Herkunft? Alter?

  • Das es sich bei diesem Stück höchstwahrscheinlich nicht um eine original von Guarnerius hergestelle Violine handelt, ist mir wohl bewusst, doch hätte ich gerne gewusst woher sie stammt und wie alt sie wohl ist?


    Zettel:


    Joseph Guarnerius fecit +
    Cremonae anno 17 IHS
    ("ae" bei Cremonae ist zusammen geschrieben)


    Sie wurde auf jeden Fall schon vor dem 2. WK in einem Orchester benutzt. Der damalige Besitzer verlor jedoch im Krieg seinen linken Ringfinger und konnte nur noch sehr eingeschränkt spielen bis er es wohl schließlich aufgab und sie auf dem Dachboden verweilte.


    Sie wurde dann Anfang der 90 er Jahre restauriert (Risse u. Holzwürmer) und wie mir erzählt wurde, hat der damalige Geigenbauer über dieses Instrument verlauten lassen, dass es sich um eine recht gute Geige (zumindest vom Klang her) handelt (jedenfalls quakt sie nicht so wie moderne Billiginstrumente, sondern hat nen schönen vollen, sanften Klang). Griffbrett ist (relativ) neu, darunter ist vieles von Holzwürmern zerfressen gewesen und vom Geigenbauer ausgebessert worden.

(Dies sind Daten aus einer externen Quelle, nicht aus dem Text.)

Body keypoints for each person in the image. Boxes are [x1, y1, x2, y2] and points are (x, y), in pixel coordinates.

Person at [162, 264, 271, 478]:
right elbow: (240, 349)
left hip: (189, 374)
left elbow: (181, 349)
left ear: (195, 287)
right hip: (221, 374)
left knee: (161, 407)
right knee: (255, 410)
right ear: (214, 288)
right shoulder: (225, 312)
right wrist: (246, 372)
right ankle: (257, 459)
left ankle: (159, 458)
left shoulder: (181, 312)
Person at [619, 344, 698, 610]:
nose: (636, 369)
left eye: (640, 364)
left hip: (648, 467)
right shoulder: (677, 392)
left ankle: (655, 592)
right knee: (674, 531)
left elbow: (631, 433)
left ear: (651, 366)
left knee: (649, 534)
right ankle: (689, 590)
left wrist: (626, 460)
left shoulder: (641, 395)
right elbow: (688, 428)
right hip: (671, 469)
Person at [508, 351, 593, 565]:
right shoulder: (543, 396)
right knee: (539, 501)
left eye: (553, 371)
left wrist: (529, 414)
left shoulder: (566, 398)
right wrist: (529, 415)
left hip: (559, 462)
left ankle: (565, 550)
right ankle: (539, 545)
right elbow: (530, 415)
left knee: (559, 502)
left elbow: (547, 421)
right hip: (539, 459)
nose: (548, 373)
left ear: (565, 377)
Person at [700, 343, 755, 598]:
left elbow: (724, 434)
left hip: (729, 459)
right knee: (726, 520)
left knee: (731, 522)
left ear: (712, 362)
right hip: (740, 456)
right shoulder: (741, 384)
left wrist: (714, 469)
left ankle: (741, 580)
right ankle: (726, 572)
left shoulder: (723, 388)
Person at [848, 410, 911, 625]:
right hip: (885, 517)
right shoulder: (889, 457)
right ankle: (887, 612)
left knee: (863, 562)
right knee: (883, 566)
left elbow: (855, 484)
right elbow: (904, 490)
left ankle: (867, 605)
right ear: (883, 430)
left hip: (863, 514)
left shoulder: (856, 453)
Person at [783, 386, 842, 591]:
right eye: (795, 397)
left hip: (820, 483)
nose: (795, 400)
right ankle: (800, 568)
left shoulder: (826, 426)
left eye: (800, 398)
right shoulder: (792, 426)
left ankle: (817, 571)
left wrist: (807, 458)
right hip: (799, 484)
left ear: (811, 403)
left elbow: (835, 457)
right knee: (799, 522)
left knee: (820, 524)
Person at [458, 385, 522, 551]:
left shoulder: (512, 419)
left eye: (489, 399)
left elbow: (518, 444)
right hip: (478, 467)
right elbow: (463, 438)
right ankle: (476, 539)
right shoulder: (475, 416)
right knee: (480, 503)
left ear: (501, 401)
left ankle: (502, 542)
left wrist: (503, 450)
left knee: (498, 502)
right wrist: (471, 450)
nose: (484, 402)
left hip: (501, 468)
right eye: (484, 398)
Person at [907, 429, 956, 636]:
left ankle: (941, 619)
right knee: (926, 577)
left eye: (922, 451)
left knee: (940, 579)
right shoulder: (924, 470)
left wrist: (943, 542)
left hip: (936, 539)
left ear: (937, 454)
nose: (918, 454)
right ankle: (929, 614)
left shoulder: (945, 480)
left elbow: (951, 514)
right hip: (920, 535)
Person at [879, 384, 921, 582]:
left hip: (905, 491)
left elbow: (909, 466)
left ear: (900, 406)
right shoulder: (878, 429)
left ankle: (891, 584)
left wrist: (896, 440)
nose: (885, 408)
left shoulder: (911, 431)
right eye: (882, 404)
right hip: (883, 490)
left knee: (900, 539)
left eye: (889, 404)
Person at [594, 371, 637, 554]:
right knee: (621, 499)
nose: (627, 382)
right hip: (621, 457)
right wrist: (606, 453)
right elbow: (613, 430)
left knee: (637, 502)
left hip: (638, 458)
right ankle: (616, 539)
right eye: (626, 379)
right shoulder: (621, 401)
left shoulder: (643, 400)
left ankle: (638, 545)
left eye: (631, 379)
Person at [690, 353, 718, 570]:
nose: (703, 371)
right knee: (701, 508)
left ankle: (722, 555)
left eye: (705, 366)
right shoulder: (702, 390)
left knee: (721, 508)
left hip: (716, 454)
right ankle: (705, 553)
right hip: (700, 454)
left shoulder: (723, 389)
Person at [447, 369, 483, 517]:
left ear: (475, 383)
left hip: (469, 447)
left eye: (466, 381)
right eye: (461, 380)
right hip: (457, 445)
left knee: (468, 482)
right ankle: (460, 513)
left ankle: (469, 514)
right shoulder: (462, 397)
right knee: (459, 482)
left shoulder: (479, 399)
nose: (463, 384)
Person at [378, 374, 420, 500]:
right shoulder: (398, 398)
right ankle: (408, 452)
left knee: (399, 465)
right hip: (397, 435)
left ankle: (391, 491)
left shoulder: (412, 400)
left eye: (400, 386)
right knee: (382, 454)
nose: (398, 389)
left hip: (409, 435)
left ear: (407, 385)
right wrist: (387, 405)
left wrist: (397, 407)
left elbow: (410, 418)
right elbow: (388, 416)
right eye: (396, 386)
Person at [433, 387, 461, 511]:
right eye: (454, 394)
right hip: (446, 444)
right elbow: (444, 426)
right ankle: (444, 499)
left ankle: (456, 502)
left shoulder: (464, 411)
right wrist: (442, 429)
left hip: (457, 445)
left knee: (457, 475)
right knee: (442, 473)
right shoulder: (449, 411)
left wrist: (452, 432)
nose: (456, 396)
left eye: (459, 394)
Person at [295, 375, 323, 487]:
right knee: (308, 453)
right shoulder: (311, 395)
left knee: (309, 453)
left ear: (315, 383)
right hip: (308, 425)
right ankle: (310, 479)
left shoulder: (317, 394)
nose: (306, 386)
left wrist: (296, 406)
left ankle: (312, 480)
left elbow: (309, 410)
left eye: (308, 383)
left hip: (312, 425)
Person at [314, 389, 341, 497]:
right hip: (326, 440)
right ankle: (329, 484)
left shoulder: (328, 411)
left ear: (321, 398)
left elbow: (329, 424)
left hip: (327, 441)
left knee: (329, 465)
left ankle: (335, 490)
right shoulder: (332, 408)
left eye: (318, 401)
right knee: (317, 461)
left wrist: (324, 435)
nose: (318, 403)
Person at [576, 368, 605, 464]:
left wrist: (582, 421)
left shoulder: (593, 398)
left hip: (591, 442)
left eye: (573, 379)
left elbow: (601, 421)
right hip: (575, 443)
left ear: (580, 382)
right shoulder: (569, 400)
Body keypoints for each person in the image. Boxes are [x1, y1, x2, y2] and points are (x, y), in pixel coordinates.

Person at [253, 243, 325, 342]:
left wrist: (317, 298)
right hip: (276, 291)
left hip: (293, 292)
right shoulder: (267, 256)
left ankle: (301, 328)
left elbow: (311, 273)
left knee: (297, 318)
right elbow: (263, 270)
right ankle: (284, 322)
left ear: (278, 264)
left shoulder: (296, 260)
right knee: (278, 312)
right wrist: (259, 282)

    Wert ist mir auch unbekannt, dürfte aber bei all den Macken nicht sehr hoch liegen.


    Was meint Ihr?

  • Ja, das ist wohl eine schöne "Kopie", ca. 120-150 Jahre alt und wahrscheinlich aus Böhmen stammend. Der Wert derartiger Geigen hängt entscheidend vom Klang ab, wobei Geigen ohne bzw. mit falschem Namen leider eher unterbewertet werden.
    MfG
    Rainer

  • Die "richtige" Bewertung von Geigen ist ein weites Feld. Zweifellos dient(e) das Einkleben berühmter Zettel mit dazu, den scheinbaren Wert für unbedarfte Käufer zu erhöhen. Für den Kenner ist aber eher das Gegenteil der Fall: ein falscher Zettel ist fast noch schlechter als gar keiner, weil ein guter Geigenbauer es wohl kaum nötig hätte, seine Identität zu verbergen. Aus finanziellen Gründen war es für viele Produzenten oder Händler aber offensichtlich viel attraktiver, einen falschen Zettel einzukleben. Selbst bei sehr gutem Klang einer von einem anonymen Erbauer stammenden "Imitatgeige", wird sie heute deutlich niedriger bewertet werden als eine vergleichbare mit ehrlicher Geschichte von einem "namhaften" Erbauer.
    MfG
    Rainer

  • Gut, ich will sie ja auch zum Glück nicht verkaufen, sondern bespielen und dafür ist sie bestens geeignet.
    Woran kannst Du denn erkennen, ob sie nur 100 oder 150 Jahre alt ist? Baustil? Lack? Gebrauchsspuren (wohl weniger)?

    • Offizieller Beitrag
    Zitat

    Was haben damals denn Böhmische Geigen eigentlich gekostet? relativ viel oder wenig?


    Diese Frage würde mich auch interessieren. Was hat man damals für eine böhmische Geige bezahlen müssen und wie verhält sich das kaufkraftbereinigt - also z. B. wie lange müsste man heute dafür arbeiten bzw. wieviel Laib Brot würde man dafür erhalten usw.


    Aber ich fürchte diese Frage ist gar nicht so einfach zu klären. Naja - falls jemand Infos darüber hat?! :rolleyes:

  • Genaueres dazu müsste man im Musikinstrumentemuseum von Markneukirchen erfahren können. Nach meinem Wissen reichte es für die Handwerker und deren Familien gerade so zum Leben. Den großen Gewinn haben die Aufkäufer und Zwischenhändler, die sog. Verleger, und die Musikalienhandlungen n den Städten gemacht Es ist eigentlich erstaunlich, dass sich nicht mehr Geigenbauer in den Großstädten niedergelassen und direkt vermarktet haben.